As discussed above estimating extinction rates is hard. This affects all diversification models (even if all you want and look at is speciation rate, extinction rate estimates still affect what this is as they affect the likelihood). It is most noticeable in MiSSE with eps, the extinction fraction (extinction rate divided by speciation rate). One option, following Magallon & Sanderson (2001), is to set extinction fraction at set values. By default, we use the somewhat arbitrary values of Magallon & Sanderson (2001) – 0 (meaning a Yule model - no extinction) or 0.9 (a lot of extinction, though still less than paleontoligists find). You can set your own in fixed.eps.tries. If you only want to use fixed values, and not estimate, get rid of the NA, as well. However, don’t “cheat” – if you use a range of values for fixed.eps, it’s basically doing a search for this, though the default AICc calculation doesn’t “know” this to penalize it for another parameter.

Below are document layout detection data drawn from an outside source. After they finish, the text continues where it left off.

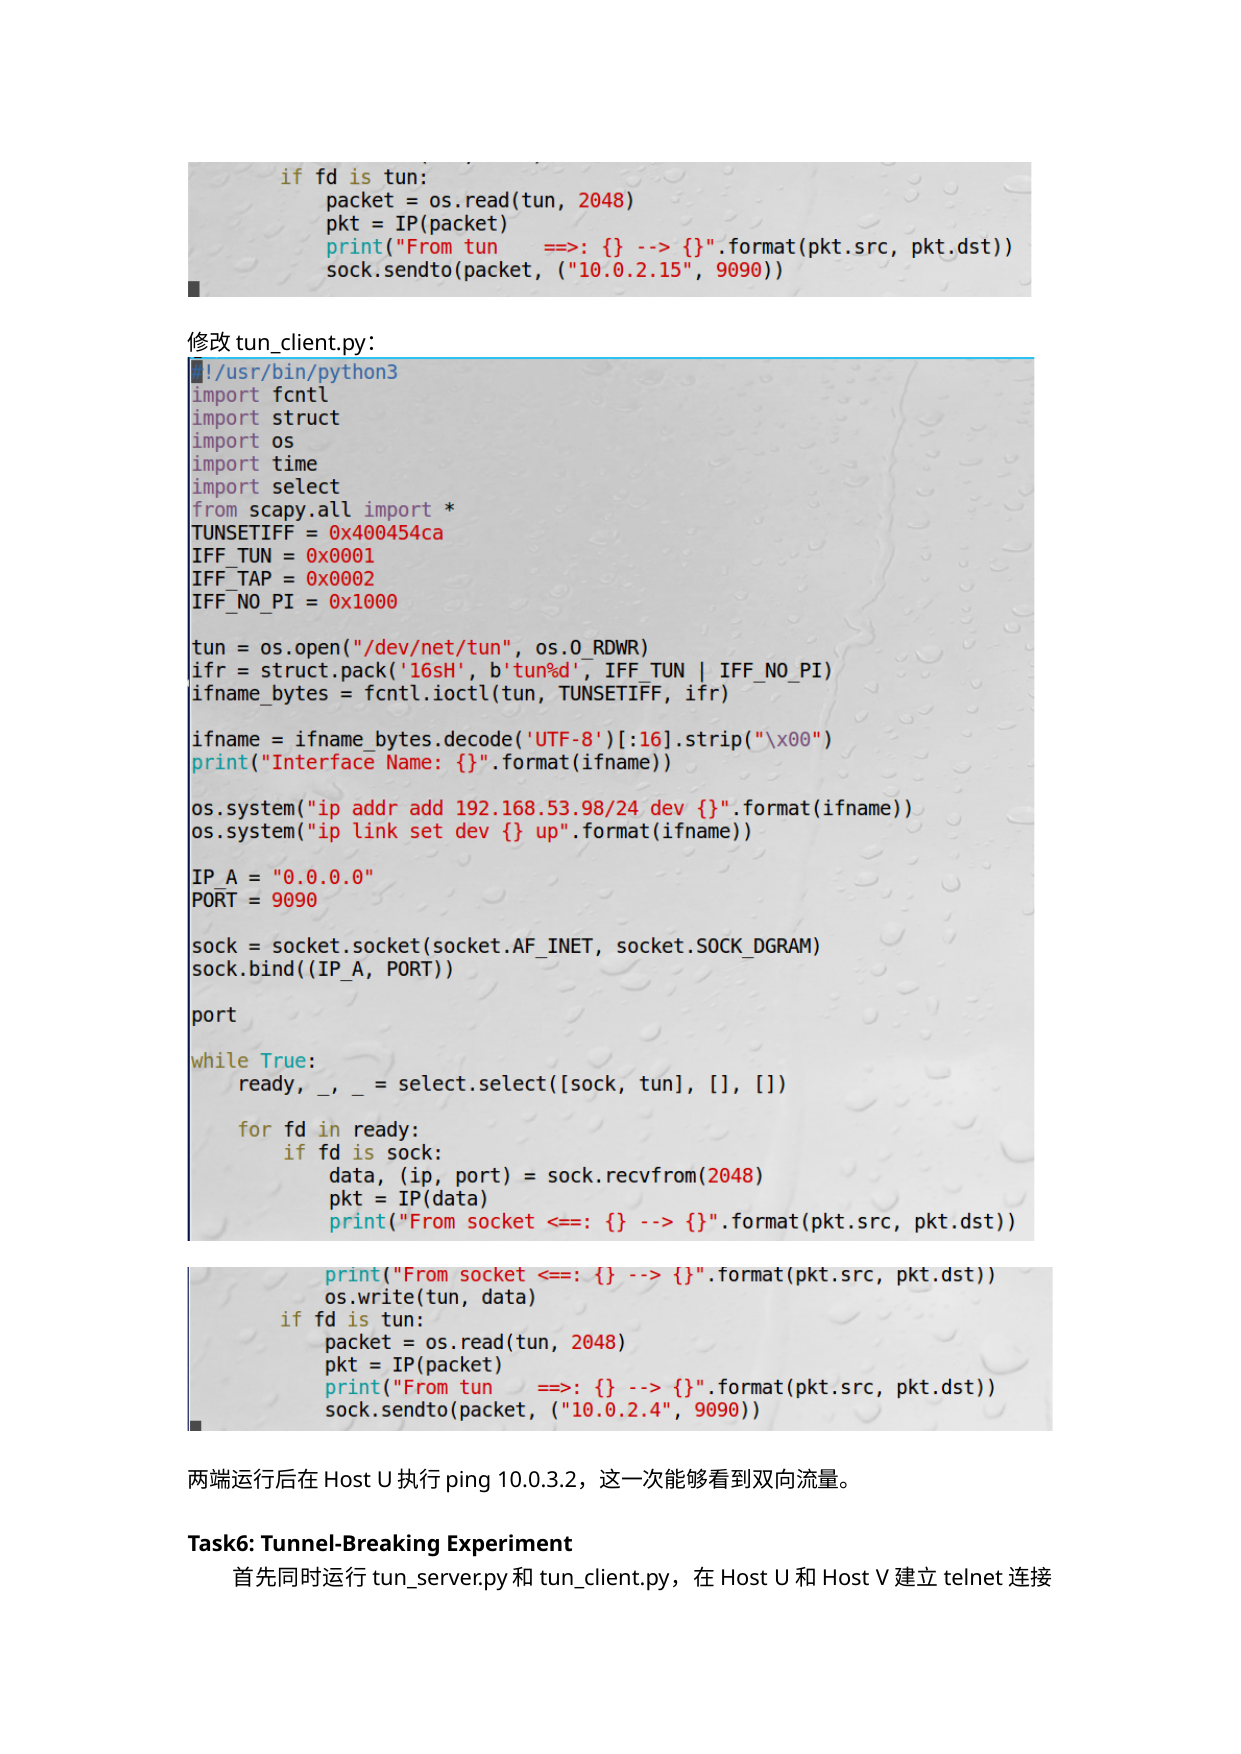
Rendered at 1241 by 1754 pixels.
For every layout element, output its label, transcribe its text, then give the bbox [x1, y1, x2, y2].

text 两端运行后在Host U执行ping 10.0.3.2，这一次能够看到双向流量。 [187, 1462, 1053, 1494]
text 修改tun_client.py： [187, 324, 1053, 357]
text Task6: Tunnel-Breaking Experiment [187, 1527, 1053, 1559]
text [187, 1559, 1053, 1592]
picture [187, 1267, 1053, 1431]
picture [187, 357, 1035, 1241]
picture [187, 162, 1032, 297]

HiSSE and, by extension, MiSSE assume that a taxon has a particular hidden state. Thus, they’re written to assume that we “paint” these states on the tree and a given state affects both turnover and eps. So if turnover has four hidden states, eps has four hidden states. They can be constrained: the easiest way is to have, say, turnover having an independent rate for each hidden state and eps having the same rate for all the hidden states. If vary.both is set to FALSE, all models are of this sort: if turnover varies, eps is constant across all hidden states, or vice versa. Jeremy Beaulieu prefers this. If vary.both is set to TRUE, both can vary: for example, there could be five hidden states for both turnover and eps, but turnover lets each of these have a different rate, but eps only allows three values (so that eps_A and eps_D might be forced to be equal, and eps_B and eps_E might be forced to be equal). Brian O’Meara would consider allowing this, while cautioning you about the risks of too many parameters.

References

Beaulieu, J.M., and B.C. O’Meara. (2016). Detecting hidden diversification shifts in models of trait-dependent speciation and extinction. Syst. Biol. 65:583-601.

Caetano, D.S., B.C. O’Meara, and J.M. Beaulieu. (2018). Hidden state models improve state-dependent diversification approaches, including biogeographic models. Evolution, 72:2308-2324.

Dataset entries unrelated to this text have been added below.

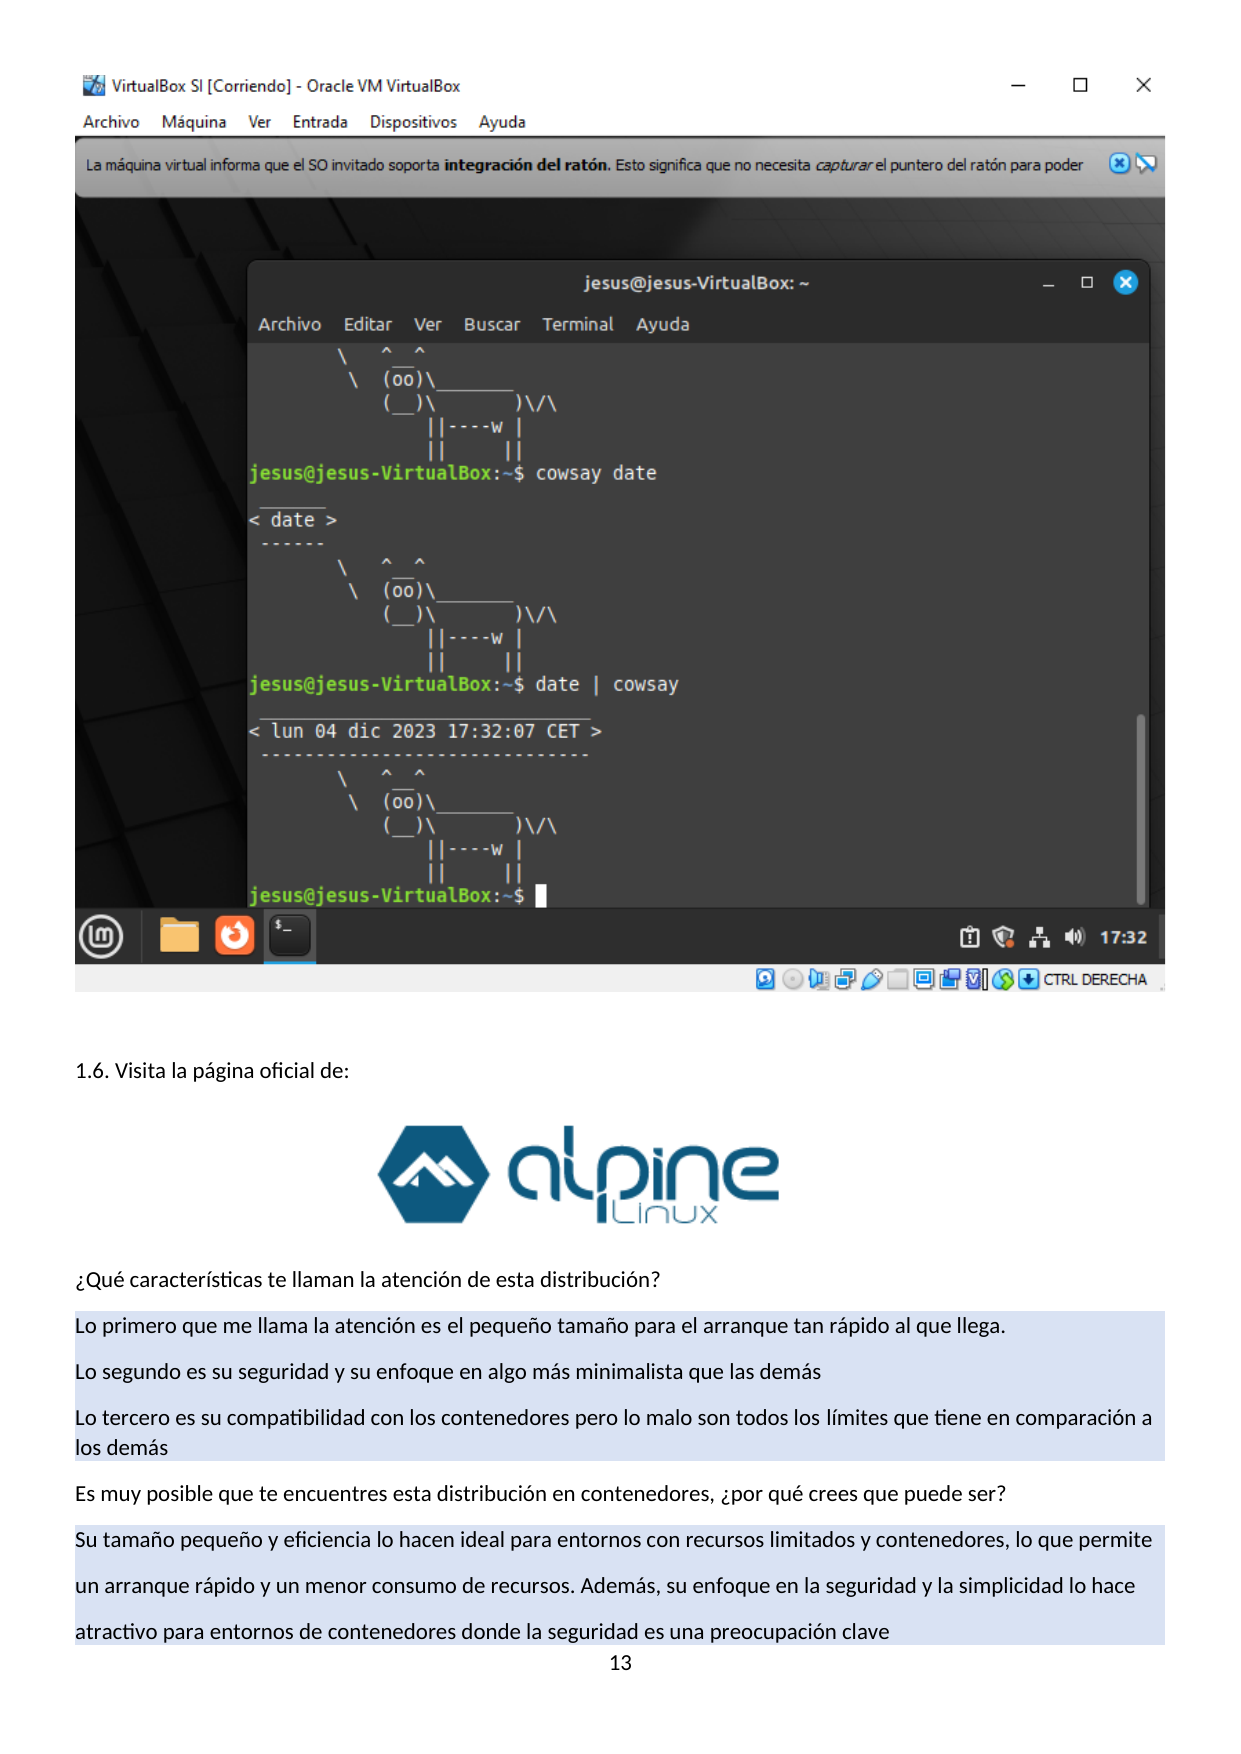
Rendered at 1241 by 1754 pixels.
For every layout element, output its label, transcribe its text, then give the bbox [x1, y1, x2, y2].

text Es muy posible que te encuentres esta distribución en contenedores, ¿por qué crees que puede ser? [75, 1479, 1165, 1507]
picture [75, 75, 1166, 992]
text Lo tercero es su compatibilidad con los contenedores pero lo malo son todos los límites que tiene en comparación a los demás [75, 1403, 1165, 1461]
text un arranque rápido y un menor consumo de recursos. Además, su enfoque en la seguridad y la simplicidad lo hace [75, 1571, 1165, 1599]
picture [353, 1101, 887, 1247]
text Lo segundo es su seguridad y su enfoque en algo más minimalista que las demás [75, 1357, 1165, 1385]
text Lo primero que me llama la atención es el pequeño tamaño para el arranque tan rápido al que llega. [75, 1311, 1165, 1339]
text 1.6. Visita la página oficial de: [75, 1056, 1165, 1084]
text ¿Qué características te llaman la atención de esta distribución? [75, 1265, 1165, 1293]
text Su tamaño pequeño y eficiencia lo hacen ideal para entornos con recursos limitados y contenedores, lo que permite [75, 1525, 1165, 1553]
text atractivo para entornos de contenedores donde la seguridad es una preocupación clave [75, 1617, 1165, 1645]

Magallón, S, and M.J. Sanderson. (2001). Absolute diversification rates in angiosperm clades. Evolution 55:1762-1780.

Nakov, T., J.M. Beaulieu, and A.J. Alverson. (2018). Freshwater diatoms diversify faster than marine in both planktonic and benthic habitats. bioRxiv, doi: https://doi.org/10.1101/406165.

Rabosky, D.L., and E.E. Goldberg. (2015). Model inadequacy and mistaken inferences of trait-dependent speciation. Syst. Biol. 64:340-355.